I am sure that Iran did what it did after carefully examining North Korea’s experience in dealing with the United States. Iran has improved on North Korea’s strategy and used its own significant heritage in carpet-selling techniques and strategies to its advantage in negotiations with the West.
Thus, Iran was able to strike an advantageous nuclear deal and repatriate its frozen assets. It also succeeded in luring Eastern businesses by dangling deals worth billions of dollars in civil aviation and other domains.
Iran’s behaviour is a calculated provocation towards the Trump administration. Its aim is to trick the White House into revealing its intentions and thus select the guiding thread in dealing with them.
This strategy is not a defensive one, as it might seem, but an offensive one. Iran has chosen to start its provocation strategy before the new administration at the White House can find the time to beef up the Iranian file and come up with alternatives.
The mullahs have extensive experience in the art of negotiating, dodging and stalling. They took the initiative and reduced the United States to a reactive role. They know quite well that, for the moment, the US administration can only condemn and talk big. It is still tender-footed and is kept busy defending its ban on immigrants and its wall project along the US-Mexican border.
Observers say that the mullahs in Tehran are going to be irked by the new American sanctions against certain Iranian individuals and businesses. They certainly will, but only on the outside as part of the show. On the inside, the sanctions are part of the provocation plan. The sanctions will also irk other international players keen on doing profitable business with Iran.
This is not the first time we have heard the phrase “playing with fire” used in US political discourse concerning Iran. Former US presidents and senior officials have used these exact words and other similar expressions on several previous occasions. So, the mullahs are used to them and will not back down. In fact, they might go one step further and take the game one level up.
It does not have to be through a second ballistic missile test, it could be through securing gains in Syria or elsewhere. Iran is very good at the keep-them-on-the-edge-of-their-seats game and is not shy about using the strategy of bringing the world to the brink of disaster; then either it suddenly backs down or its opponents do.
During the coming stages of the game, the countries of the Arabian Gulf ought not limit themselves to the role of spectators in this strategic game. Years of being spectators robbed them of any initiative. We should not enjoy the current game for long and must start fixing our paths ourselves regardless of who wins this cold war, or even a potential “hot” war, between Iran and the United States.
The interests of the Gulf Cooperation Council (GCC) countries are, in theory, dependent on US-Iranian relations but I believe it is unwise to simply await an American initiative to curtail Iran’s expansionist policies.
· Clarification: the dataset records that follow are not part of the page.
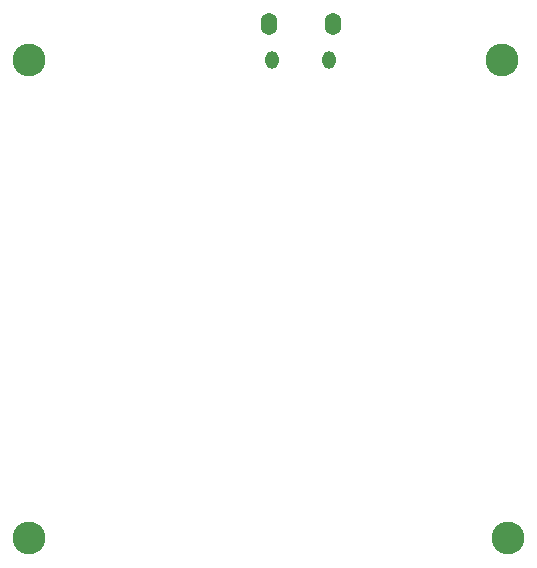
<source format=gbs>
G04 #@! TF.GenerationSoftware,KiCad,Pcbnew,8.0.5*
G04 #@! TF.CreationDate,2024-09-17T16:22:35-07:00*
G04 #@! TF.ProjectId,RP2040_PCB,52503230-3430-45f5-9043-422e6b696361,rev?*
G04 #@! TF.SameCoordinates,Original*
G04 #@! TF.FileFunction,Soldermask,Bot*
G04 #@! TF.FilePolarity,Negative*
%FSLAX46Y46*%
G04 Gerber Fmt 4.6, Leading zero omitted, Abs format (unit mm)*
G04 Created by KiCad (PCBNEW 8.0.5) date 2024-09-17 16:22:35*
%MOMM*%
%LPD*%
G01*
G04 APERTURE LIST*
%ADD10C,2.776000*%
%ADD11O,1.376000X1.876000*%
%ADD12O,1.126000X1.526000*%
G04 APERTURE END LIST*
D10*
G04 #@! TO.C,H2*
X171906066Y-81211781D03*
G04 #@! TD*
G04 #@! TO.C,H4*
X131906066Y-121711781D03*
G04 #@! TD*
G04 #@! TO.C,H1*
X131906066Y-81211781D03*
G04 #@! TD*
D11*
G04 #@! TO.C,J2*
X157631066Y-78211781D03*
D12*
X157331066Y-81241781D03*
X152481066Y-81241781D03*
D11*
X152181066Y-78211781D03*
G04 #@! TD*
D10*
G04 #@! TO.C,H3*
X172406066Y-121711781D03*
G04 #@! TD*
M02*

</source>
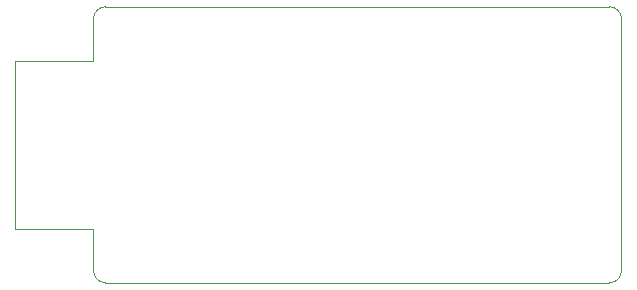
<source format=gbr>
G04 #@! TF.GenerationSoftware,KiCad,Pcbnew,(5.1.12)-1*
G04 #@! TF.CreationDate,2022-01-02T13:29:21+01:00*
G04 #@! TF.ProjectId,20210211_eduino,32303231-3032-4313-915f-656475696e6f,v1.0*
G04 #@! TF.SameCoordinates,Original*
G04 #@! TF.FileFunction,Profile,NP*
%FSLAX46Y46*%
G04 Gerber Fmt 4.6, Leading zero omitted, Abs format (unit mm)*
G04 Created by KiCad (PCBNEW (5.1.12)-1) date 2022-01-02 13:29:21*
%MOMM*%
%LPD*%
G01*
G04 APERTURE LIST*
G04 #@! TA.AperFunction,Profile*
%ADD10C,0.050000*%
G04 #@! TD*
G04 APERTURE END LIST*
D10*
X130048000Y-36576000D02*
G75*
G02*
X131064000Y-37592000I0J-1016000D01*
G01*
X87376000Y-36576000D02*
X130048000Y-36576000D01*
X131064000Y-58928000D02*
X131064000Y-37592000D01*
X79756000Y-41148000D02*
X79756000Y-55372000D01*
X86360000Y-37592000D02*
G75*
G02*
X87376000Y-36576000I1016000J0D01*
G01*
X87376000Y-59944000D02*
G75*
G02*
X86360000Y-58928000I0J1016000D01*
G01*
X131064000Y-58928000D02*
G75*
G02*
X130048000Y-59944000I-1016000J0D01*
G01*
X87376000Y-59944000D02*
X130048000Y-59944000D01*
X86360000Y-55372000D02*
X86360000Y-58928000D01*
X79756000Y-55372000D02*
X86360000Y-55372000D01*
X86360000Y-41148000D02*
X86360000Y-37592000D01*
X79756000Y-41148000D02*
X86360000Y-41148000D01*
M02*

</source>
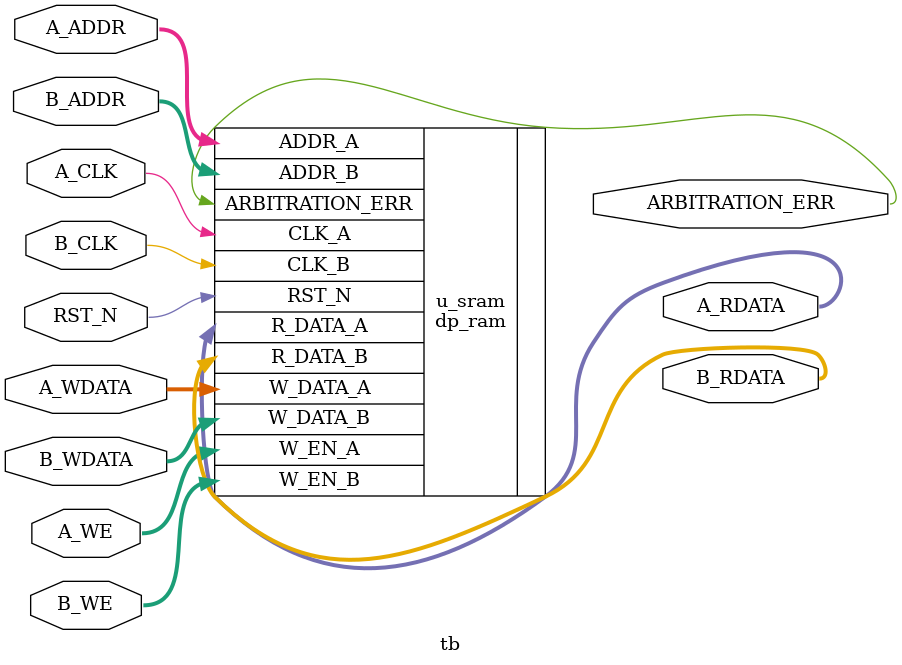
<source format=sv>
module tb #(
    parameter DATA_WIDTH = 32,
    parameter DEPTH = 12,
    localparam WE_WIDTH = DATA_WIDTH / 8,
    localparam _sram_addr_width = $clog2(DEPTH)
) (
    input                         RST_N,
    //A
    input                         A_CLK,
    input  [_sram_addr_width-1:0] A_ADDR,
    input  [      DATA_WIDTH-1:0] A_WDATA,
    input  [        WE_WIDTH-1:0] A_WE,
    output [      DATA_WIDTH-1:0] A_RDATA,

    //B
    input                         B_CLK,
    input  [_sram_addr_width-1:0] B_ADDR,
    input  [      DATA_WIDTH-1:0] B_WDATA,
    input  [        WE_WIDTH-1:0] B_WE,
    output [      DATA_WIDTH-1:0] B_RDATA,

    output ARBITRATION_ERR

);
  dp_ram #(
      .WIDTH(DATA_WIDTH),
      .DEPTH(DEPTH),
      .STRB_WIDTH(8)
  ) u_sram (
      .RST_N(RST_N),

      .CLK_A(A_CLK),
      .ADDR_A(A_ADDR),
      .W_DATA_A(A_WDATA),
      .R_DATA_A(A_RDATA),
      .W_EN_A(A_WE),

      .CLK_B(B_CLK),
      .ADDR_B(B_ADDR),
      .W_DATA_B(B_WDATA),
      .R_DATA_B(B_RDATA),
      .W_EN_B(B_WE),

      .ARBITRATION_ERR(ARBITRATION_ERR)
  );

endmodule


</source>
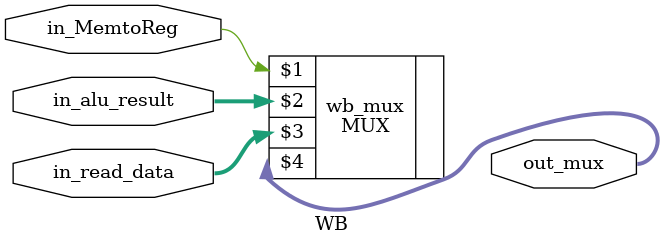
<source format=v>
`timescale 1ns / 1ps

module WB(
    //INPUTS
    input wire [31:0] in_read_data,
    input wire [31:0] in_alu_result,    
    // Control WB
    input wire in_MemtoReg,
    
    //OUTPUTS
    output wire [31:0] out_mux
    );
    
    // Cuanto in_MemtoReg==1, es un LOAD, y leo el dato de memoria: in_read_data
    MUX wb_mux(
        in_MemtoReg, in_alu_result, in_read_data,
        out_mux
        );
    
endmodule

</source>
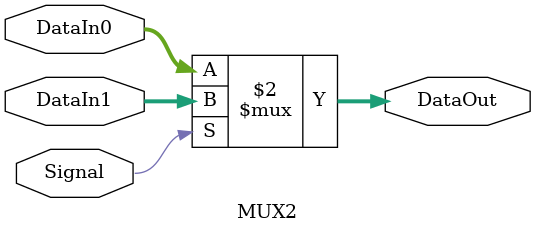
<source format=v>


module MUX2 #(parameter bits = 4)(
    input [bits-1:0] DataIn0,
    input [bits-1:0] DataIn1,
    input Signal,
    output [bits-1:0] DataOut
    );
    
    assign DataOut = (Signal == 1'b0) ? DataIn0 : DataIn1;
    
endmodule

</source>
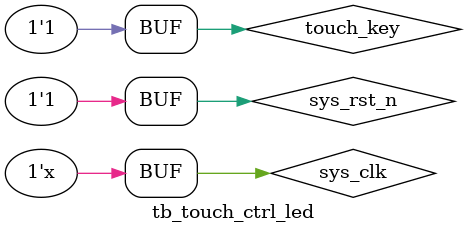
<source format=v>
`timescale  1ns/1ns
module  tb_touch_ctrl_led();

reg sys_clk ;
reg sys_rst_n;
reg touch_key;

wire    led;

initial
    begin
        sys_clk = 1'b1;
        sys_rst_n   <=  1'b0;
        touch_key   <=  1'b1;
        #20
        sys_rst_n   <=  1'b1;
        #200
        touch_key   <=  1'b0;
        #2000
        touch_key   <=  1'b1;
        #1000
        touch_key   <=  1'b0;
        #3000
        touch_key   <=  1'b1;
    end

always  #10 sys_clk = ~sys_clk;

touch_ctrl_led  touch_ctrl_led_inst
(
    .sys_clk    (sys_clk),
    .sys_rst_n  (sys_rst_n),
    .touch_key  (touch_key),
                 
    .led        (led      )
);

endmodule
</source>
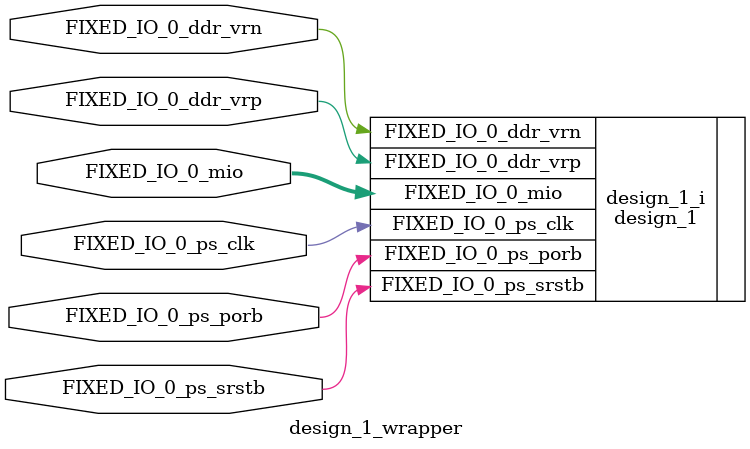
<source format=v>
`timescale 1 ps / 1 ps

module design_1_wrapper
   (FIXED_IO_0_ddr_vrn,
    FIXED_IO_0_ddr_vrp,
    FIXED_IO_0_mio,
    FIXED_IO_0_ps_clk,
    FIXED_IO_0_ps_porb,
    FIXED_IO_0_ps_srstb);
  inout FIXED_IO_0_ddr_vrn;
  inout FIXED_IO_0_ddr_vrp;
  inout [53:0]FIXED_IO_0_mio;
  inout FIXED_IO_0_ps_clk;
  inout FIXED_IO_0_ps_porb;
  inout FIXED_IO_0_ps_srstb;

  wire FIXED_IO_0_ddr_vrn;
  wire FIXED_IO_0_ddr_vrp;
  wire [53:0]FIXED_IO_0_mio;
  wire FIXED_IO_0_ps_clk;
  wire FIXED_IO_0_ps_porb;
  wire FIXED_IO_0_ps_srstb;

  design_1 design_1_i
       (.FIXED_IO_0_ddr_vrn(FIXED_IO_0_ddr_vrn),
        .FIXED_IO_0_ddr_vrp(FIXED_IO_0_ddr_vrp),
        .FIXED_IO_0_mio(FIXED_IO_0_mio),
        .FIXED_IO_0_ps_clk(FIXED_IO_0_ps_clk),
        .FIXED_IO_0_ps_porb(FIXED_IO_0_ps_porb),
        .FIXED_IO_0_ps_srstb(FIXED_IO_0_ps_srstb));
endmodule

</source>
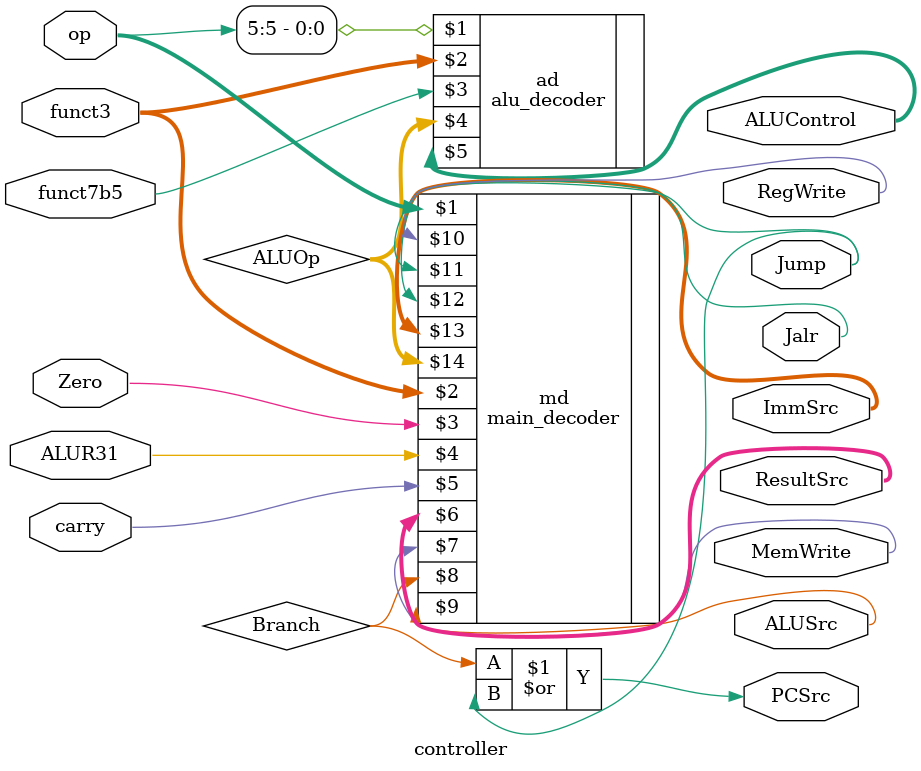
<source format=v>

/*
# Team ID:          1664
# Theme:            EcoMender Bot
# Author List:      Shrinivas Basanagouda Malipatil, Shashank M N, Bommisetty Ganesh, Shishir Ravi Jois
# Filename:         controller.v
# File Description: This module implements the controller for a RISC-V CPU,
#                   generating control signals based on the opcode and function fields
#                   of the instruction. It interacts with the main decoder and ALU decoder.
# Global variables: None
*/

module controller (
    input [6:0]  op,
    input [2:0]  funct3,
    input        funct7b5,
    input        Zero, ALUR31, carry,
    output       [1:0] ResultSrc,
    output       MemWrite,
    output       PCSrc, ALUSrc,
    output       RegWrite, Jump, Jalr,
    output [1:0] ImmSrc,
    output [3:0] ALUControl
);

wire [1:0] ALUOp;
wire       Branch;

// Main decoder instance to generate control signals based on opcode and funct3
main_decoder    md (op, funct3, Zero, ALUR31, carry, ResultSrc, MemWrite, Branch,
                    ALUSrc, RegWrite, Jump, Jalr, ImmSrc, ALUOp);

// ALU decoder instance to generate ALU control signals based on ALUOp and instruction functions						  
alu_decoder     ad (op[5], funct3, funct7b5, ALUOp, ALUControl);

// Determine PC source based on branch or jump control signals
assign PCSrc = Branch | Jump;

endmodule

</source>
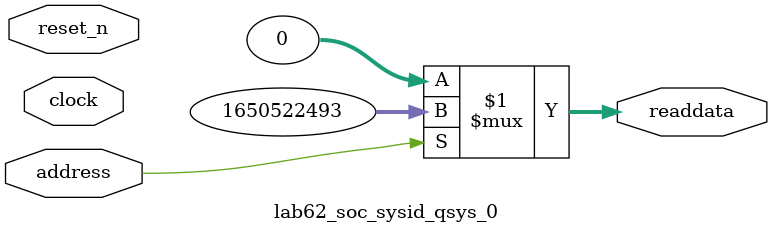
<source format=v>



// synthesis translate_off
`timescale 1ns / 1ps
// synthesis translate_on

// turn off superfluous verilog processor warnings 
// altera message_level Level1 
// altera message_off 10034 10035 10036 10037 10230 10240 10030 

module lab62_soc_sysid_qsys_0 (
               // inputs:
                address,
                clock,
                reset_n,

               // outputs:
                readdata
             )
;

  output  [ 31: 0] readdata;
  input            address;
  input            clock;
  input            reset_n;

  wire    [ 31: 0] readdata;
  //control_slave, which is an e_avalon_slave
  assign readdata = address ? 1650522493 : 0;

endmodule



</source>
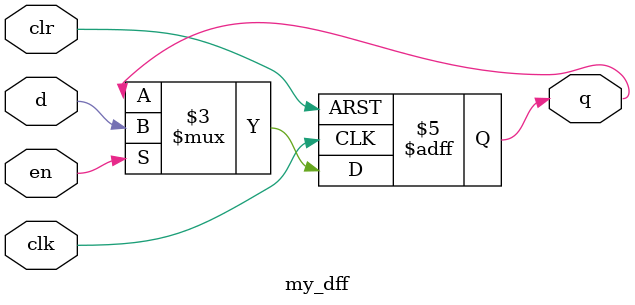
<source format=v>
module my_dff(q, d, clk, en, clr);
   
   //Inputs
   input d, clk, en, clr;
   
   //Internal wire
   wire clr;

   //Output
   output q;
   
   //Register
   reg q;

   //Intialize q to 0
   initial
   begin
       q = 1'b0;
   end

   //Set value of q on positive edge of the clock or clear
   always @(posedge clk or posedge clr) begin
       //If clear is high, set q to 0
       if (clr) begin
           q <= 1'b0;
       //If enable is high, set q to the value of d
       end else if (en) begin
           q <= d;
       end
   end
endmodule
</source>
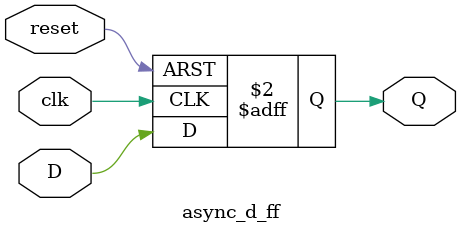
<source format=v>
module async_d_ff (
    input D,clk,reset,
    output reg Q
);

always @ (posedge clk or posedge reset) begin
    if (reset)
        Q <= 0;
    else
        Q <= D;
end

endmodule

</source>
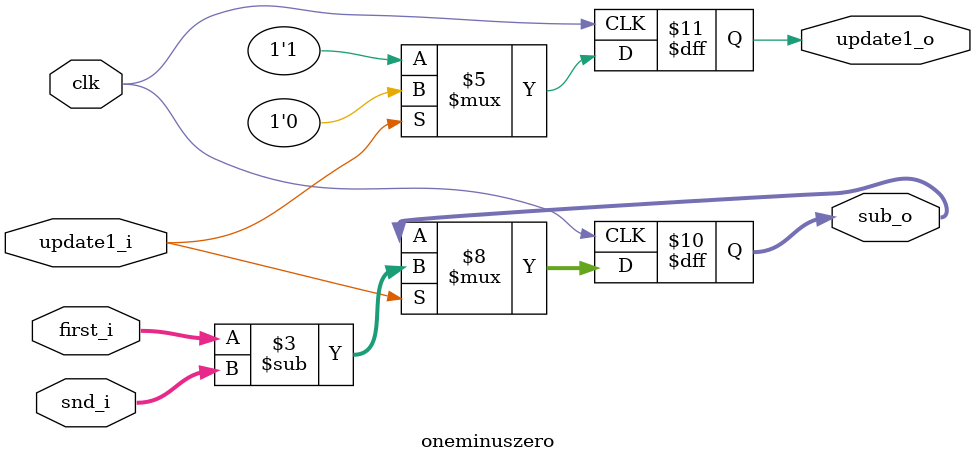
<source format=v>


`timescale 1ns/10ps

module oneminuszero (
    first_i,
    snd_i,
    update1_i,
    clk,
    sub_o,
    update1_o
);


input signed [15:0] first_i;
input signed [15:0] snd_i;
input update1_i;
input clk;
output signed [15:0] sub_o;
reg signed [15:0] sub_o;
output update1_o;
reg update1_o;




always @(posedge clk) begin: ONEMINUSZERO_RTL1
    if ((update1_i == 1)) begin
        update1_o <= 0;
        sub_o <= (first_i - snd_i);
    end
    else begin
        update1_o <= 1;
    end
end

endmodule

</source>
We risk being surprised by agreements detrimental to our relations with the United States, our main strategic partner.
I believe we ought to move according to our interests inside the GCC. We need to clearly outline to the Trump administration our specific wishes on the regional level and redraw our strategic partnership with America based on a network of mutual interests impervious to Iran’s meddling.
The United States’ strategic interests change all the time but so do ours and those of the mullahs on the opposite shores of the Arabian Gulf. So we need to think of alternatives and innovative solutions in our relations with our American partner.
We need to take into consideration all potential trends in the domains of energy, Sino-American relations, America’s isolationist orientation, Iran’s expansionist ambitions and potential roles of other regional powers such as Turkey, India, Pakistan and Egypt, which are liable to affect security in the Gulf countries.
We must also not disregard Israel’s own strategies and plans in the region. Ignoring them will not make them disappear nor will it help our own plans and strategies, regardless of what we think of them.